The source of the androgens may differ in males and females. The testes are the primary source of androgens in males, and because castrating male mice blocked the effects of exercise on axon regeneration in cut nerves [8], gonadal androgens must be considered the prime candidate for the source of androgens that are required for the effects of continuous treadmill training on synaptic withdrawal in males. In females, since no significant increase in serum testosterone was noted after interval training [48], the required androgens must come from some other source. Sex steroids can be synthesized in a number of tissues, including the central nervous system [56]. In the spinal cord, enzymes in the biosynthetic pathway for androgens are found both in motoneurons [57], [58] and glial cells [59], [60], [61], [62], indicating that these cells could be a source of localized production of androgens. Of particular interest is the enzyme cytochrome C P450 aromatase, which catalyzes the conversion of testosterone and its precursors into estradiol, a potent neurosteroid. If exercise inhibited aromatase in spinal cord motoneurons and/or glial cells, an increased availability of androgens and decreased availability of estradiol might be expected in the vicinity of the axotomized motoneurons. Such localized change in expression of androgens and estrogen receptor ligands, such as estradiol, could contribute to the observed effects of exercise on synaptic inputs onto motoneurons. Such an effect is not unprecedented. Interval training in female rats resulted in a marked depression of muscle aromatase activity [63]. Pharmacologic inhibition of aromatase resulted in a marked enhancement of axon regeneration in unexercised female mice [8]. This notion could be tested by measuring or manipulating aromatase activity in motoneurons and glial cells after different forms of exercise in male and female mice.

Conclusions

Moderate daily treadmill training following peripheral nerve transection can affect the extent of contacts made by excitatory and inhibitory synaptic inputs with the somata motoneurons.
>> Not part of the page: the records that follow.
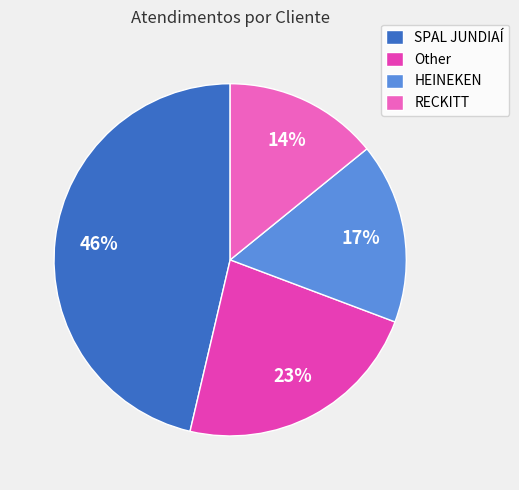

Rank the categories by value from lowest to highest.

RECKITT, HEINEKEN, Other, SPAL JUNDIAÍ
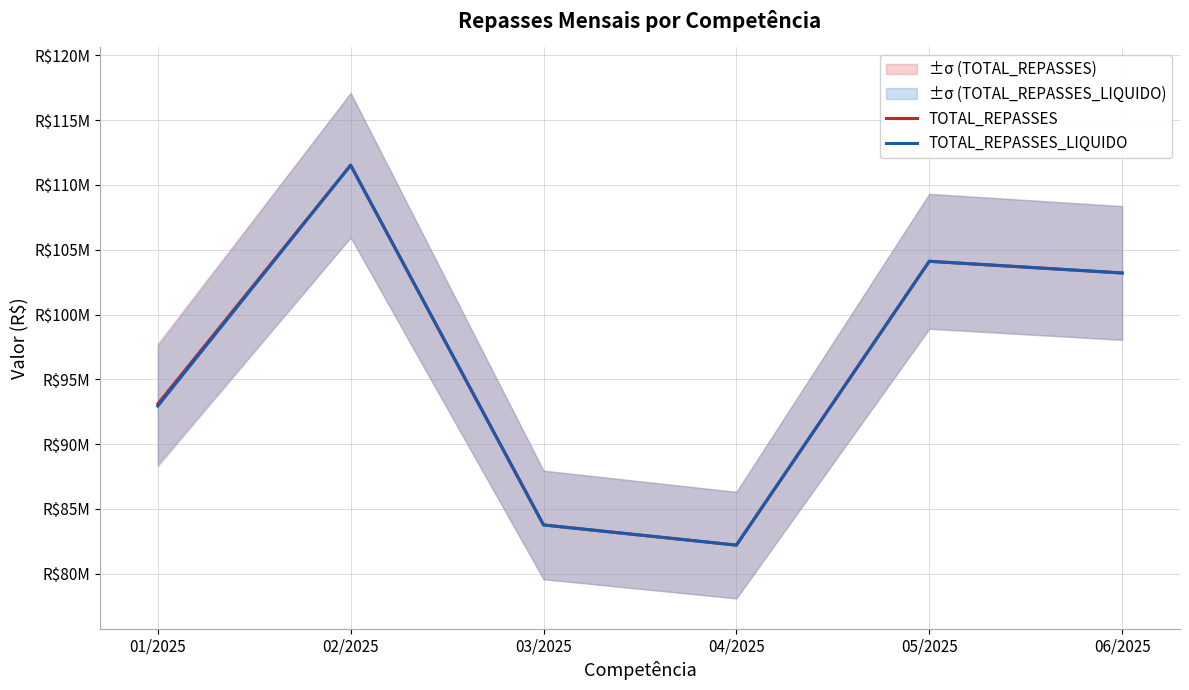

What is the difference between the maximum and second lowest values in the TOTAL_REPASSES_LIQUIDO series?

27771972.3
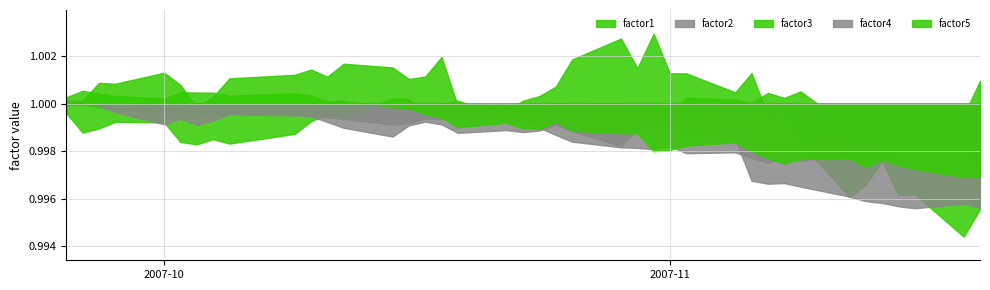

How many data points does each series have?

40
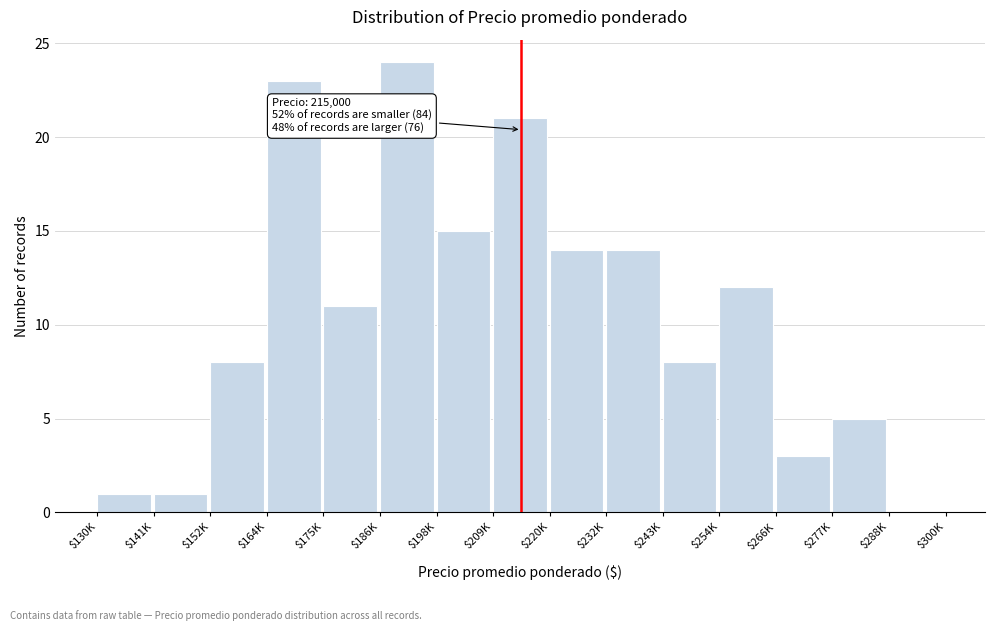

Which label corresponds to the largest value in the chart?

$186K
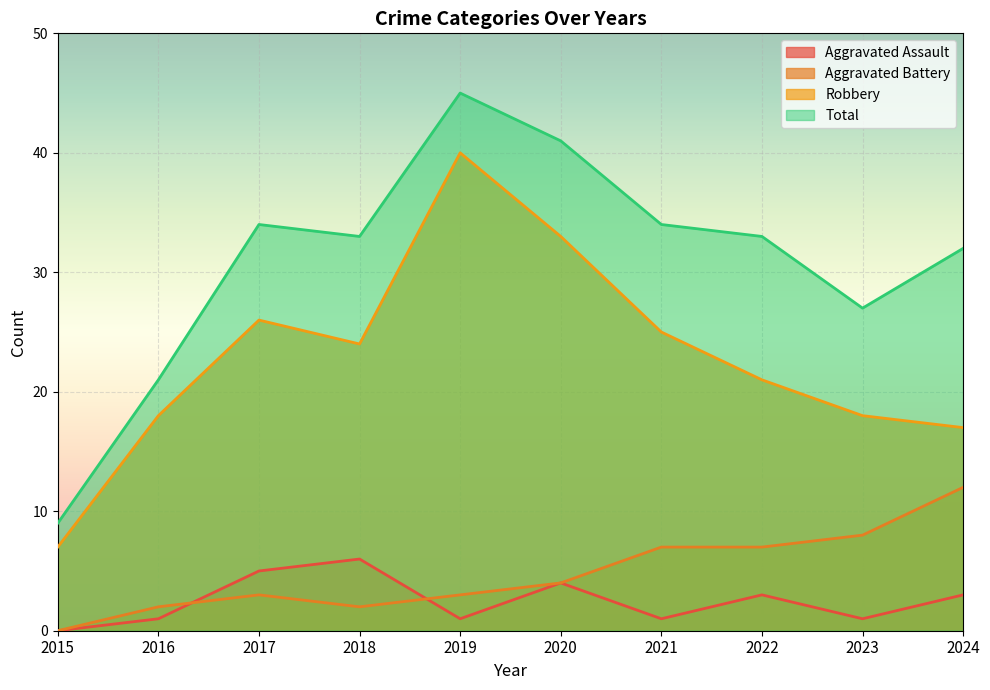

Which category has the highest value across all series?

2019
The requirements for effective exercise treatments are different for males and females. Cellular signaling through the androgen receptor is required for the effects of exercise in both sexes. Exercise could be a potent and low-technology treatment to help maintain circuitry in the central nervous system, but the requirements for its effect will require careful consideration.

Funding Statement

This work was funded by NIH Grants NS057190 and HD032571 from the USPHS. The funders had no role in study design, data collection and analysis, decision to publish, or preparation of the manuscript.